+++ Information given +++

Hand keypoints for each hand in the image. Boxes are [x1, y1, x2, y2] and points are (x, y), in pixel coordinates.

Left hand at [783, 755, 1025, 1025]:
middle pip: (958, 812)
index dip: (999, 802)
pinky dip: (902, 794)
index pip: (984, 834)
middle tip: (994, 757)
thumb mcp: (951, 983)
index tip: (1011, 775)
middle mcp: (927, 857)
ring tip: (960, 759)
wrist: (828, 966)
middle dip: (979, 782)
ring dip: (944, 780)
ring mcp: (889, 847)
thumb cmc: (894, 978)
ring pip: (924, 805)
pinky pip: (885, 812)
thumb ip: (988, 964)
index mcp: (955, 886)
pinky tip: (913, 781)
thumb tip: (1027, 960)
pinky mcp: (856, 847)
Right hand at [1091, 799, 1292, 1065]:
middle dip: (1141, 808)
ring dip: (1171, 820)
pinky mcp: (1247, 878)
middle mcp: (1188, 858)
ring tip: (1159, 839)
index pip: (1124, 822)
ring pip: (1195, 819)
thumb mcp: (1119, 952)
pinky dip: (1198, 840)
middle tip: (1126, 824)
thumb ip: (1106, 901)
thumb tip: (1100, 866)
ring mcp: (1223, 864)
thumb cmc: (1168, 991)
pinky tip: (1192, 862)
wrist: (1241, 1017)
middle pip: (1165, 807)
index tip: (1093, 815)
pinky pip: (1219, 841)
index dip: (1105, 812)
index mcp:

+++

== Exercise aim ==
Every line of the entries that includes "pinky" must be copied into the answer.

== Written response ==
pinky dip: (902, 794)
pinky pip: (885, 812)
pinky tip: (913, 781)
pinky mcp: (856, 847)
pinky mcp: (1247, 878)
pinky dip: (1198, 840)
pinky tip: (1192, 862)
pinky pip: (1219, 841)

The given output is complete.